La naissance d'une génération Lebrun
Promu en Pro A dans le sillage de sa famille en or, le club local attire les foules. "On pourrait facilement accueillir 1000 ou 1500 personnes", jure la présidente, sommée, pour l'heure, de se contenter d'une salle de 300 places. Les matchs à l'extérieur affichent eux aussi complet, même lorsque les Lebrun sont retenus avec l'équipe de France. À La Romagne, petite bourgade d'à peine 2 000 âmes dans le pays choletais, les 200 billets grand public pour le match de l'équipe locale contre Montpellier-Nîmes ont été écoulés en un quart d'heure. Pour satisfaire tout le monde, il a ainsi fallu retransmettre la rencontre sur un écran géant dans une salle annexe.
Cet intérêt soudain crée des vocations. "En termes de licences, on est très largement en avance par rapport à 2019, la dernière année avant le Covid", indique le président Gilles Erb. Au dernier pointage, la France comptait ainsi 210 000 licenciés. "Lorsque je fais des interventions dans des écoles pour motiver des jeunes, les clubs me disent 'calme-toi, on n'a plus assez de place !'", illustre Jérôme Besset, du comité Loire Haute-Loire de tennis de table.
De Pont-L’Évêque à Aix-les-Bains en passant par Saintes, de nombreux clubs battent ainsi leurs records de licences. "On l'attribue à 80% aux frères Lebrun, explique Besset. Maintenant, les gamins jouent en porte-plume dans les écoles. Ils tiennent leur raquette comme Félix !" Un succès tel que le ping français fait face à une pénurie d'entraîneurs pour encadrer cette génération Lebrun, que les clubs n'avaient pas anticipée.
Un engouement parti pour durer
Faut-il voir cet engouement insoupçonné comme une revanche d'un sport longtemps méprisé ? Pour le président de la Fédération, ce combat est "derrière nous". De même, les temps où l'on s'évertuait à bannir le terme "ping-pong" pour un "tennis de table" aux allures plus sérieuses sont révolus. "Tout le monde comprend la double identité du tennis de table : à la fois son volet convivial et populaire, mais aussi la pratique olympique très exigeante", poursuit Gilles Erb.
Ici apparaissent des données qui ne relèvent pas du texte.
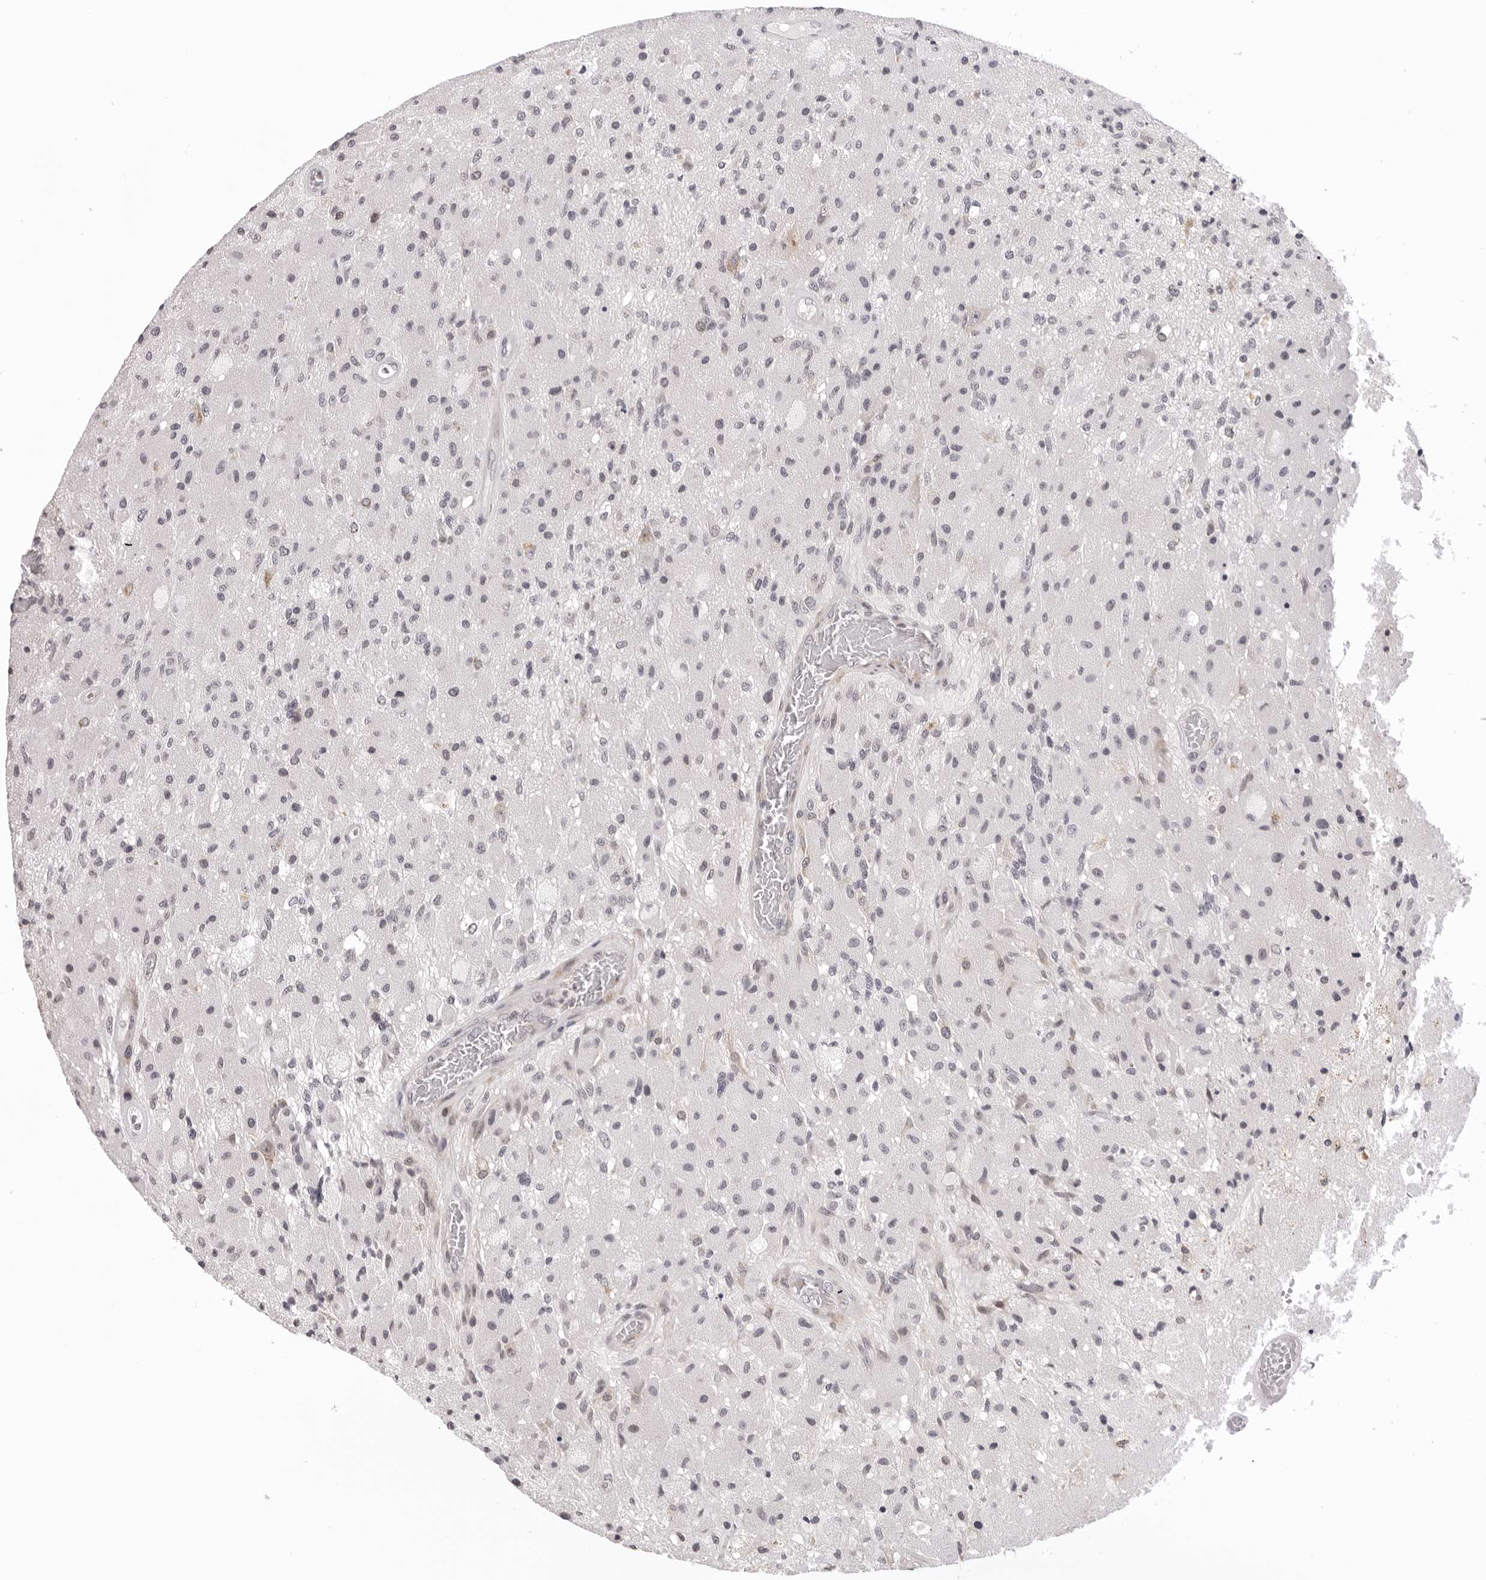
{"staining": {"intensity": "negative", "quantity": "none", "location": "none"}, "tissue": "glioma", "cell_type": "Tumor cells", "image_type": "cancer", "snomed": [{"axis": "morphology", "description": "Normal tissue, NOS"}, {"axis": "morphology", "description": "Glioma, malignant, High grade"}, {"axis": "topography", "description": "Cerebral cortex"}], "caption": "This image is of glioma stained with immunohistochemistry (IHC) to label a protein in brown with the nuclei are counter-stained blue. There is no expression in tumor cells. The staining was performed using DAB (3,3'-diaminobenzidine) to visualize the protein expression in brown, while the nuclei were stained in blue with hematoxylin (Magnification: 20x).", "gene": "IL17RA", "patient": {"sex": "male", "age": 77}}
De même, la difficulté de la pratique professionnelle, avec ses échanges à près de 100 km/h, saute aux yeux. Autrement dit, il existe un monde entre les coups de raquette au fond du jardin et les performances des plus grands champions. Leur médiatisation croissante permet de mieux le mesurer, et donc de mieux considérer leurs prouesses. "Les gens se détachent de plus en plus de l'image de sport de camping, appuie Simon Gauzy, 27e joueur mondial. C’est au contraire très mental, on sait que si on est absent une minute, on prend 5 ou 6 points et c’est rédhibitoire."
Le soufflé n'est pas près de retomber, alors que se profilent les JO à domicile. "Si on est dans le coup et qu’on joue la médaille, ça va continuer à augmenter l’attractivité et l’exposition", espère Gilles Erb. D'autant que de nouveaux défis s'offrent à la Fédération. "On a un très bon vivier, mais on n'a que cinq joueurs dans le top 100 chez les hommes, ce n'est pas assez, nuance Gauzy, monté jusqu'à la 8e place mondiale en 2018. On pourrait se rapprocher du Japon et de la Corée du Sud (7 joueurs dans le top 100 pour les deux pays), sachant que la Chine (12 joueurs dans le top 100) est pour l'instant inatteignable."
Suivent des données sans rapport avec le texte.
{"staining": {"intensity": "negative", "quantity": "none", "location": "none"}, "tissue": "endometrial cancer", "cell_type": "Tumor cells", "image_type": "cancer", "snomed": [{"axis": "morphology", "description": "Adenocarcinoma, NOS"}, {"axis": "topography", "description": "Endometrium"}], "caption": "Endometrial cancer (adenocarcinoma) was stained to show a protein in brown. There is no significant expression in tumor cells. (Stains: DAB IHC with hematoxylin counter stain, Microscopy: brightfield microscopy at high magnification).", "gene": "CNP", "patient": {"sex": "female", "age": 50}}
C'est tout le paradoxe de la discipline : même si sa tête de gondole, pas encore majeure, est à l'aube de sa carrière, elle a tout intérêt à diversifier ses champions pour ne pas en être dépendante. Dans le milieu du ping français, personne n'a oublié que le précédent âge d'or, incarné par Jean-Philippe Gatien dans les années 1990, avait été suivi d'un long déclin faute de relève.